* [Provided text]:
Disneyland Family 5K -2014

Disneyland Family 5K -2014

Monday, September 21, 2015

My Rules for Healthy Debate

The presidential race seems to be heating up earlier than it has in the past.  My Facebook page is covered on a daily basis with comments and photos and articles about the election and candidates and various political views.  Just the other day, I engaged in a little debate with a friend of mine over the topic of Planned Parenthood and whether or not it should be defunded.  The discussion started after I posted an article discussing whether or not any particular candidate "won" the Republican debate and the fact that the person some were saying had won it had gotten a few of her facts wrong. (Minor detail, right?)

The debate between my friend and I was engaging and interesting and not at all upsetting.  I have known him for almost 20 years and have always known him to be an honest and "stand up" guy.  We might not agree on a few things politically, but I still respect him and appreciate his thoughts and opinions.   During the evening, other friends posted various comments, either in response to my debate with my friend, or in response to the article.  It was while reading some of those comments that I decided to post a few rules about any political debates that might take place on my social media over the next year or so.  Feel free to institute some of these rules on your own pages, or make up and institute your own.

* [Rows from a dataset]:
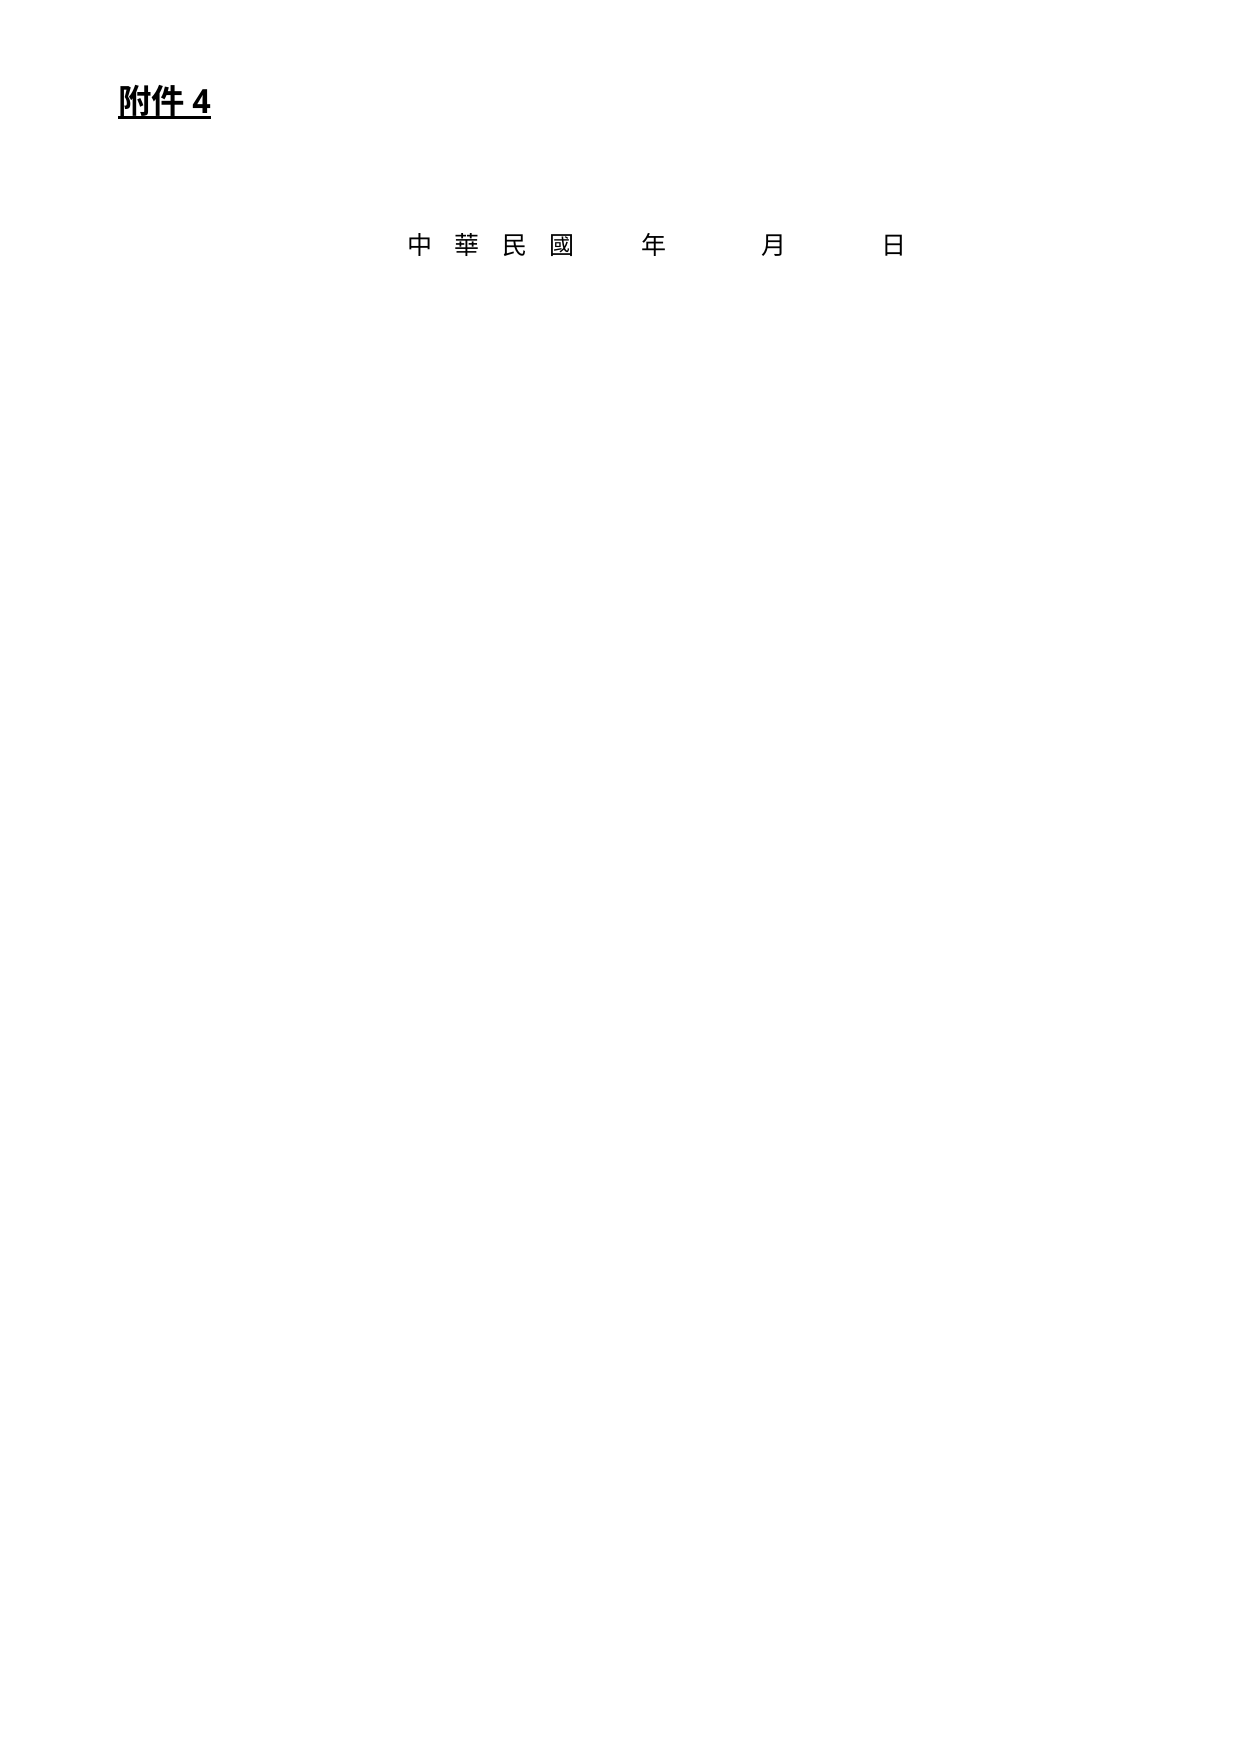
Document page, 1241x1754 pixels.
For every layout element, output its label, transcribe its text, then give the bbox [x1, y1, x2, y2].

text 中 華 民 國 年 月 日 [118, 202, 1122, 264]
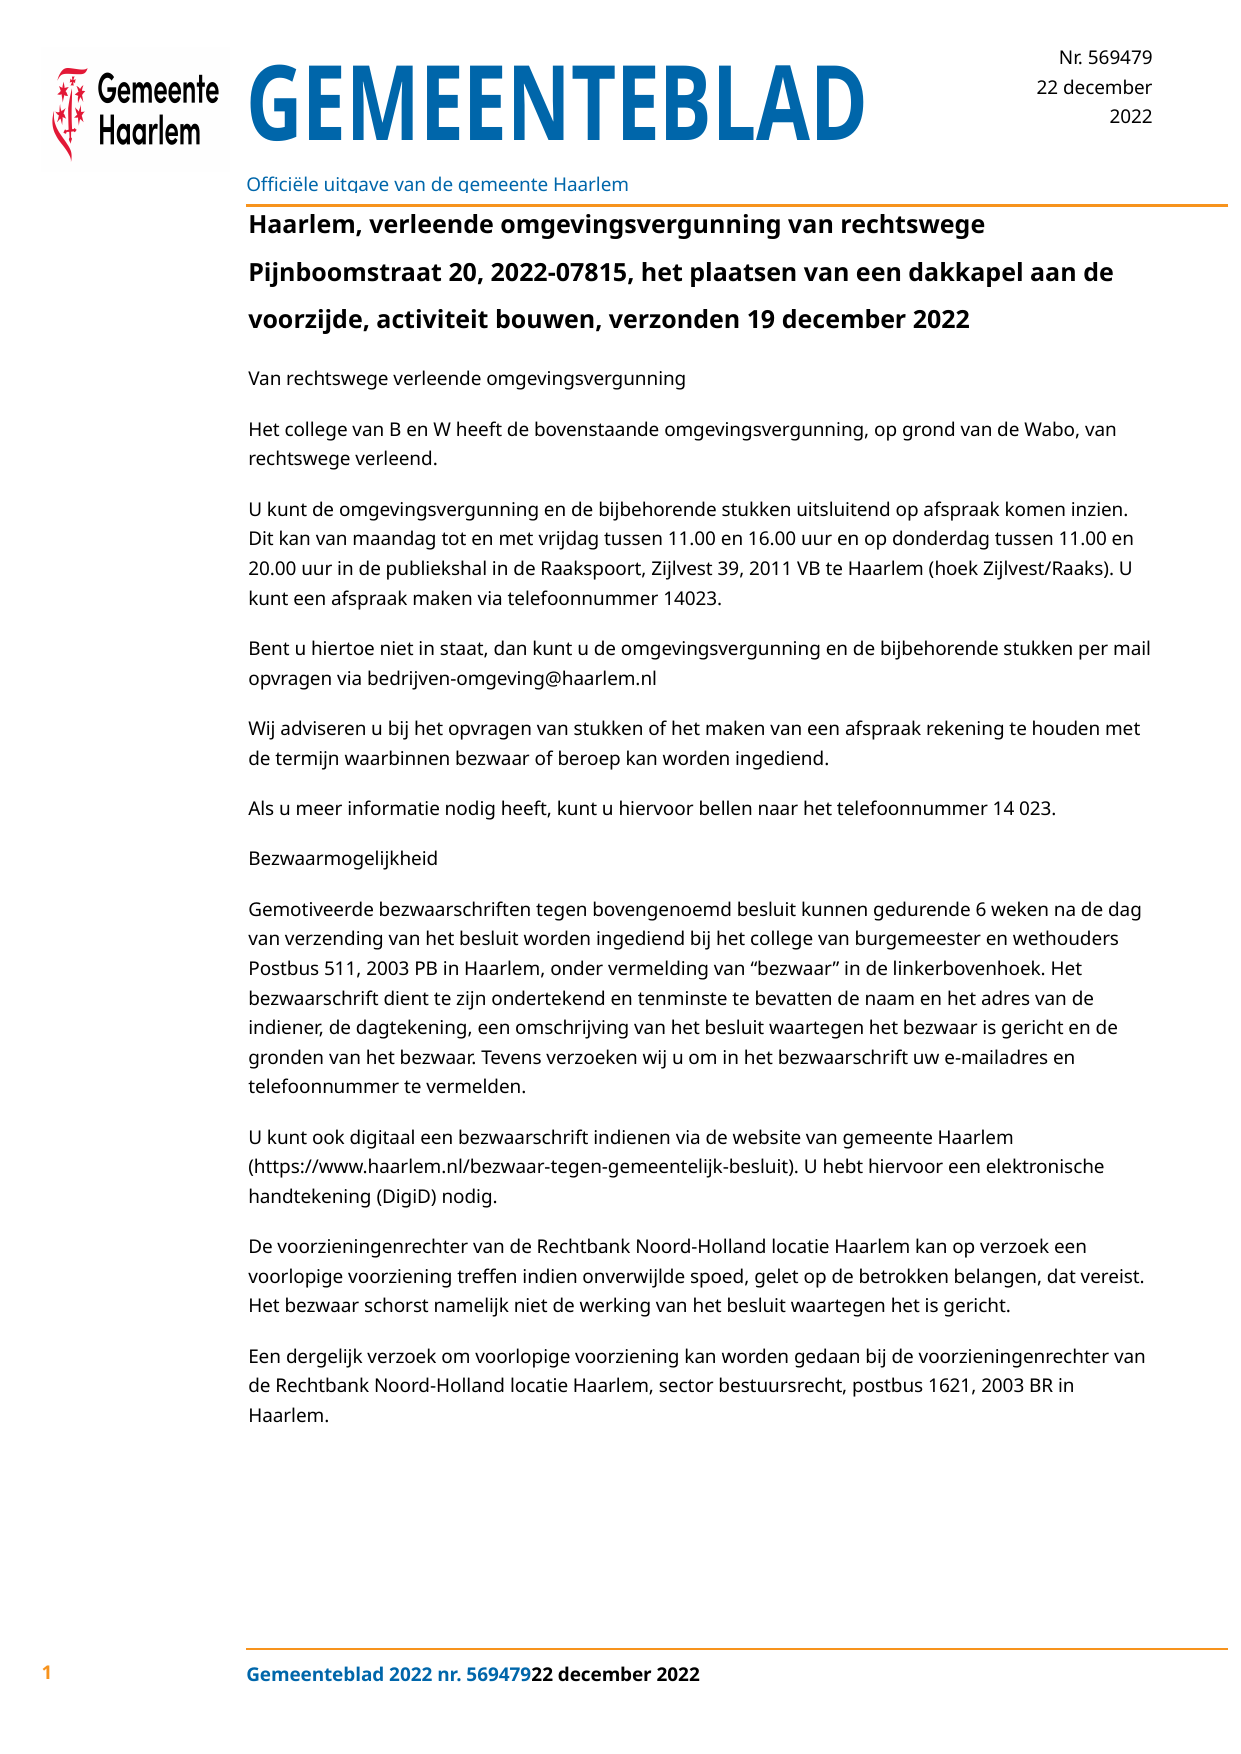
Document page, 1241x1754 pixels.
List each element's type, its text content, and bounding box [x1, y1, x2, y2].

text Wij adviseren u bij het opvragen van stukken of het maken van een afspraak rekening te houden met de termijn waarbinnen bezwaar of beroep kan worden ingediend. [248, 715, 1152, 770]
picture [41, 47, 231, 172]
text Als u meer informatie nodig heeft, kunt u hiervoor bellen naar het telefoonnummer 14 023. [248, 795, 1152, 821]
text Een dergelijk verzoek om voorlopige voorziening kan worden gedaan bij de voorzieningenrechter van de Rechtbank Noord-Holland locatie Haarlem, sector bestuursrecht, postbus 1621, 2003 BR in Haarlem. [248, 1343, 1152, 1428]
text De voorzieningenrechter van de Rechtbank Noord-Holland locatie Haarlem kan op verzoek een voorlopige voorziening treffen indien onverwijlde spoed, gelet op de betrokken belangen, dat vereist. Het bezwaar schorst namelijk niet de werking van het besluit waartegen het is gericht. [248, 1233, 1152, 1318]
text U kunt ook digitaal een bezwaarschrift indienen via de website van gemeente Haarlem (https://www.haarlem.nl/bezwaar-tegen-gemeentelijk-besluit). U hebt hiervoor een elektronische handtekening (DigiD) nodig. [248, 1124, 1152, 1209]
text Haarlem, verleende omgevingsvergunning van rechtswege Pijnboomstraat 20, 2022-07815, het plaatsen van een dakkapel aan de voorzijde, activiteit bouwen, verzonden 19 december 2022 [248, 207, 1152, 336]
text U kunt de omgevingsvergunning en de bijbehorende stukken uitsluitend op afspraak komen inzien. Dit kan van maandag tot en met vrijdag tussen 11.00 en 16.00 uur en op donderdag tussen 11.00 en 20.00 uur in de publiekshal in de Raakspoort, Zijlvest 39, 2011 VB te Haarlem (hoek Zijlvest/Raaks). U kunt een afspraak maken via telefoonnummer 14023. [248, 496, 1152, 610]
text Van rechtswege verleende omgevingsvergunning [248, 366, 1152, 391]
text Gemotiveerde bezwaarschriften tegen bovengenoemd besluit kunnen gedurende 6 weken na de dag van verzending van het besluit worden ingediend bij het college van burgemeester en wethouders Postbus 511, 2003 PB in Haarlem, onder vermelding van “bezwaar” in de linkerbovenhoek. Het bezwaarschrift dient te zijn ondertekend en tenminste te bevatten de naam en het adres van de indiener, de dagtekening, een omschrijving van het besluit waartegen het bezwaar is gericht en de gronden van het bezwaar. Tevens verzoeken wij u om in het bezwaarschrift uw e-mailadres en telefoonnummer te vermelden. [248, 896, 1152, 1099]
text Bezwaarmogelijkheid [248, 846, 1152, 871]
text Bent u hiertoe niet in staat, dan kunt u de omgevingsvergunning en de bijbehorende stukken per mail opvragen via bedrijven-omgeving@haarlem.nl [248, 635, 1152, 690]
text Het college van B en W heeft de bovenstaande omgevingsvergunning, op grond van de Wabo, van rechtswege verleend. [248, 416, 1152, 471]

* [Exercise task]: According to the post on healthy debate, what kinds of things cover the writer's Facebook page every day? List each one. Work only from the post on healthy debate and leave the listing aside.

* [Correct output]: Comments, photos, articles